Фридрих, бросив быстрый взгляд по сторонам, достал пакет. И тут же в его сознании зазвучал другой голос: «Только не надейтесь, что удастся прожить на пенсию. Скоро двух тысяч марок в месяц не будет хватать даже на хлеб... На улице окажутся тысячи пилотов... Помните — теперь каждый сам за себя!»
В его руках были несчетные миллиарды марок. Или теперь и впрямь лучше говорить — долларов? И что ему за дело до России — страны, некогда фактически изгнавшей своего спасителя — Власова-старшего, а ныне обзывающей оккупантом, вкупе с остальными дойчами, и Власова-младшего? Страны, где памятник Воину-Освободителю был взорван под улюлюканье пьяной толпы, даже несмотря на протесты каких-то деятелей из ООН, признавших его мировой культурной ценностью? Что ему за дело до атлантистских концернов, которые ринутся скупать по дешевке богатейшие месторождения, до быдловатых русских нуворишей, которые станут вспухать на спекуляции ресурсами, как поганки после дождя, до бандитских войн, которые захлестнут Россию похлеще, чем Америку тридцатых годов? Что ему за дело...?

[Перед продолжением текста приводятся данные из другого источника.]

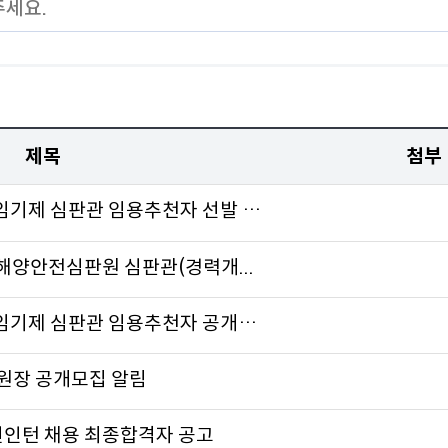
제목
첨부
인천지방해양안전심판원 4급 일반임기제 심판관 임용추천자 선발 서...
방해양안전심판원 심판관(경력개...
인천지방해양안전심판원 4급 일반임기제 심판관 임용추천자 공개모집...
장 공개모집 알림
년인턴 채용 최종합격자 공고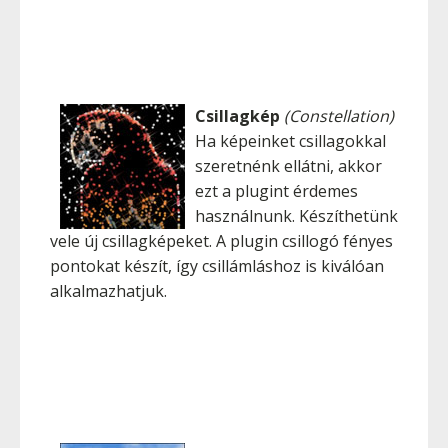
Csillagkép
(Constellation)
Ha képeinket csillagokkal
szeretnénk ellátni, akkor
ezt a plugint érdemes
használnunk. Készíthetünk
vele új csillagképeket. A plugin csillogó fényes
pontokat készít, így csillámláshoz is kiválóan
alkalmazhatjuk.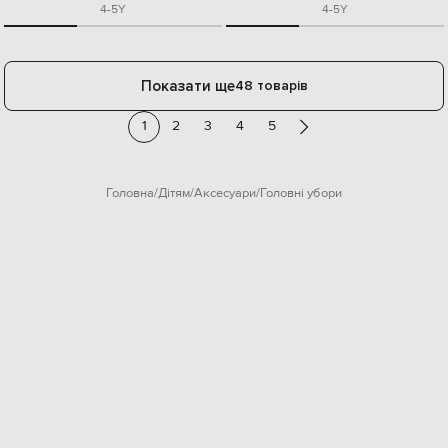
4-5Y
4-5Y
Показати ще
48 товарів
1
2
3
4
5
Головна
Дітям
Аксесуари
Головні убори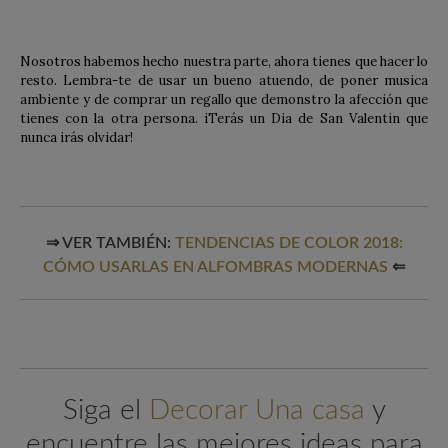
Nosotros habemos hecho nuestra parte, ahora tienes que hacer lo
resto. Lembra-te de usar un bueno atuendo, de poner musica
ambiente y de comprar un regallo que demonstro la afección que
tienes con la otra persona. iTerás un Dia de San Valentin que
nunca irás olvidar!
⇒ VER TAMBIÉN:
TENDENCIAS DE COLOR 2018:
CÓMO USARLAS EN ALFOMBRAS MODERNAS
⇐
Siga el
Decorar Una casa
y
encuentre las mejores ideas para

Фридрих размахнулся и швырнул пакет в самый центр горящей мусорной кучи.
Он стоял и смотрел, пока не убедился, что от архива Шмидта не осталось ничего, кроме пепла. Затем развернулся и зашагал прочь.

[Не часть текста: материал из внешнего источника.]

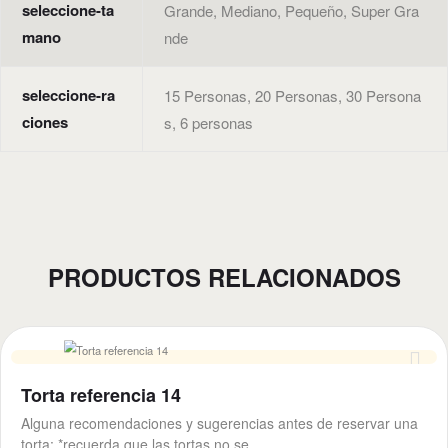
seleccione-ta
Grande, Mediano, Pequeño, Super Gra
mano
nde
seleccione-ra
15 Personas, 20 Personas, 30 Persona
ciones
s, 6 personas
PRODUCTOS RELACIONADOS
Torta referencia 14
Alguna recomendaciones y sugerencias antes de reservar una
torta: *recuerda que las tortas no se…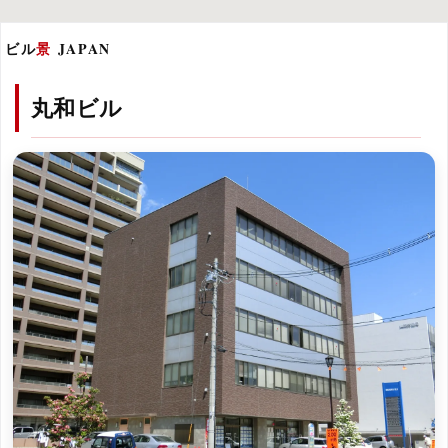
ビル
景
JAPAN
丸和ビル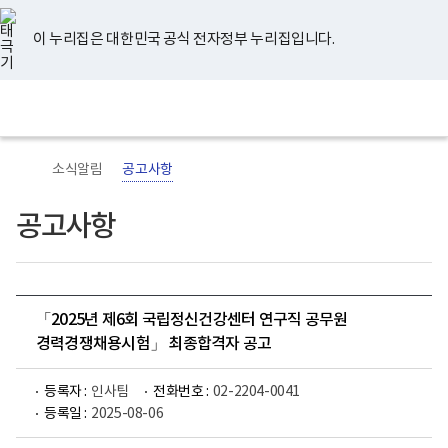
너
유
페
인
블
홈
비
튜
이
스
로
767px
브
스
타
그
이 누리집은 대한민국 공식 전자정부 누리집입니다.
이
북
그
하
램
보
전
통
건
체
합
복
메
검
지
뉴
색
부
국
소식알림
공고사항
립
정
신
공고사항
건
강
센
터
로
고
「2025년 제6회 국립정신건강센터 연구직 공무원
경력경쟁채용시험」 최종합격자 공고
등록자 :
인사팀
전화번호 :
02-2204-0041
등록일 :
2025-08-06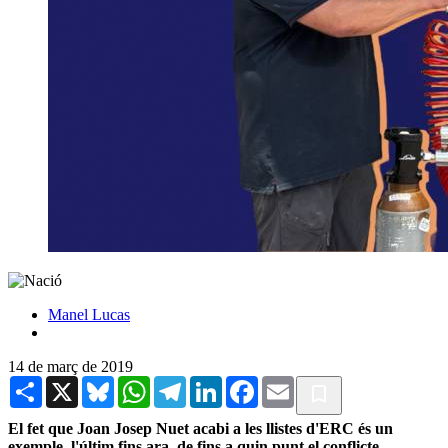
Manel Lucas
14 de març de 2019
Share
X
Bluesky
WhatsApp
Telegram
LinkedIn
Facebook
Email
El fet que Joan Josep Nuet acabi a les llistes d'ERC és un
exemple, l'últim fins ara, de fins a quin punt el conflicte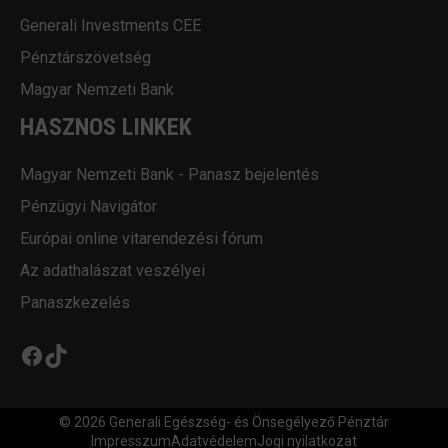
Generali Investments CEE
Pénztárszövetség
Magyar Nemzeti Bank
HASZNOS LINKEK
Magyar Nemzeti Bank - Panasz bejelentés
Pénzügyi Navigátor
Európai online vitarendezési fórum
Az adathalászat veszélyei
Panaszkezelés
Facebook
TikTok
© 2026 Generali Egészség- és Önsegélyező Pénztár
Impresszum
Adatvédelem
Jogi nyilatkozat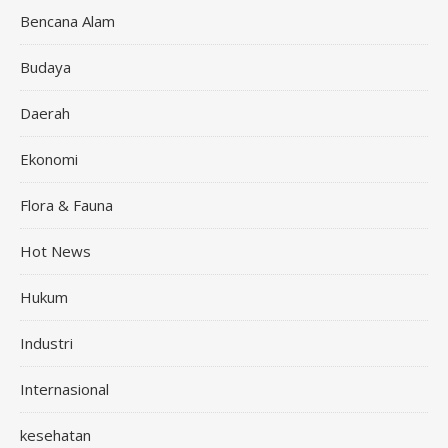
Bencana Alam
Budaya
Daerah
Ekonomi
Flora & Fauna
Hot News
Hukum
Industri
Internasional
kesehatan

Заведение на Лафайетт-стрит не изменилось. Матовая дверь без вывески всё так же сияла розовато-жёлтым. Открыв её, Майк увидел всё того же медведя в портупее и красноармейской ушанке. Афиша в лапе, правда, была новая. Рональдс зачем-то присмотрелся к бумажке — и к своему удивлению понял, что это не реклама очередного русского певца, а объявление о приёме на работу. Некие «Владимор Страйз и Айзек Лысакобылко Лимитэд» — именно так было написано кириллицей — искали «первичных дистрибутеров» для работы на «перспективном российском направлении». Род деятельности компании, насколько мог понимать Рональдс, указан не был, реквизиты — тоже. Текст был только на русском. Вместо контактного телефона указывалось: «обратись для контакта посредством бармен».
В зале тоже было без перемен. Те же зеркала, те же знамёна, тот же шум, та же табачная вонь. Майк, впрочем, различил в ней струю благородного сигарного дыма.